L'autre réussite d'Association criminelle réside dans son écriture. Les scénaristes refusent de simplifier les enjeux. Les organisations criminelles sont crédibles, les ramifications politiques ne tombent jamais dans la caricature et les personnages évoluent dans une zone grise permanente où chacun semble cacher une part de vérité. Le scénario demande un peu d'attention, mais il récompense rapidement les téléspectateurs qui acceptent de s'y investir.
Un thriller européen qui prend son temps… pour mieux captiver
Le premier épisode pose efficacement les bases de cette vaste enquête transfrontalière. Le deuxième accélère considérablement le rythme avec plusieurs assassinats, des menaces visant des témoins clés et une tension qui ne retombe jamais. Le troisième ouvre encore davantage le champ de l'investigation avec une fuite vers Anvers, capitale mondiale du diamant, où le réseau criminel révèle progressivement son ampleur.
Visuellement, la série se distingue également. Les paysages irlandais répondent aux décors industriels de Belgique, la réalisation privilégie une mise en scène sobre, presque cinématographique, tandis que les scènes d'action restent crédibles sans chercher l'esbroufe. On pense parfois aux grandes productions nordiques ou britanniques, avec cette même volonté de construire une intrigue solide avant de multiplier les effets spectaculaires.

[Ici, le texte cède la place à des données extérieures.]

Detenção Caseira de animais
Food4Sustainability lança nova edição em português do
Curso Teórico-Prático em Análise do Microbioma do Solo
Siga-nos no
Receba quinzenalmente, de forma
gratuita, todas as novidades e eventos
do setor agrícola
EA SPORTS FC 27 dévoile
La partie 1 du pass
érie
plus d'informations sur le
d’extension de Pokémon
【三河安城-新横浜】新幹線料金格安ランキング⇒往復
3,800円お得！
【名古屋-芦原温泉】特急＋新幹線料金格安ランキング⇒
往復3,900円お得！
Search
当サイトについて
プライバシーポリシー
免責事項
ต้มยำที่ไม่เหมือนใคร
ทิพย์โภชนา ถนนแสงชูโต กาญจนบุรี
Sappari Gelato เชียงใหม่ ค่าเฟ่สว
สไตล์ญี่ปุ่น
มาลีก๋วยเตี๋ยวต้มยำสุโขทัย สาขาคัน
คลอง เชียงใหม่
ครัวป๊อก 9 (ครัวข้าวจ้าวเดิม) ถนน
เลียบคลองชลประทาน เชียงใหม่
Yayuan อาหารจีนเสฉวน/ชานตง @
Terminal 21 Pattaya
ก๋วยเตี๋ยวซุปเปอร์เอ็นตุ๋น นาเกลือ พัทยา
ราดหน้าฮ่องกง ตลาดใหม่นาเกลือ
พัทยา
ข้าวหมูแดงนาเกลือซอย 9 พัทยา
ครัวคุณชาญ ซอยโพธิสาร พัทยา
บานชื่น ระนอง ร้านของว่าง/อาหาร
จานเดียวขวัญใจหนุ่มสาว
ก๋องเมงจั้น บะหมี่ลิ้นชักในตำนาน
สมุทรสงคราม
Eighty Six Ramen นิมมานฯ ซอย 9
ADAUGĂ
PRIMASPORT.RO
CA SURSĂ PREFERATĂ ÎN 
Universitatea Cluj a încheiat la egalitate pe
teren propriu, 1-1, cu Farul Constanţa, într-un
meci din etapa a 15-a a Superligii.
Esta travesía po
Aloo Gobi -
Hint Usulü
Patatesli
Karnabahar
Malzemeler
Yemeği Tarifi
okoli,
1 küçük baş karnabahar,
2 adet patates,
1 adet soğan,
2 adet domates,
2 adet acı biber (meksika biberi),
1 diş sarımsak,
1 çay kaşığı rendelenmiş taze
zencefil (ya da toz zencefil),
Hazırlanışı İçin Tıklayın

Le casting participe largement à cette réussite. Angeline Ball compose une enquêtrice déterminée, loin des héroïnes invincibles que l'on voit parfois dans les séries policières. Face à elle, Wouter Hendrickx apporte une présence plus rugueuse, parfaitement adaptée à ce policier belge habitué aux enquêtes antiterroristes. Quant à Peter Coonan, il livre un antagoniste inquiétant sans jamais tomber dans la surenchère.
Tout n'est pas parfait. Quelques séquences explicatives ralentissent légèrement le récit, notamment lorsque la série détaille les ramifications financières du trafic de diamants. Certains personnages secondaires auraient également mérité un développement plus important. Ces réserves restent toutefois mineures au regard de la qualité générale de l'ensemble.
Avec Association criminelle, France 3 enrichit sa collection de polars européens d'une fiction plus ambitieuse que la moyenne. Sans révolutionner le genre, elle réussit à conjuguer suspense, crédibilité et dimension internationale dans un récit qui ne prend jamais son public de haut.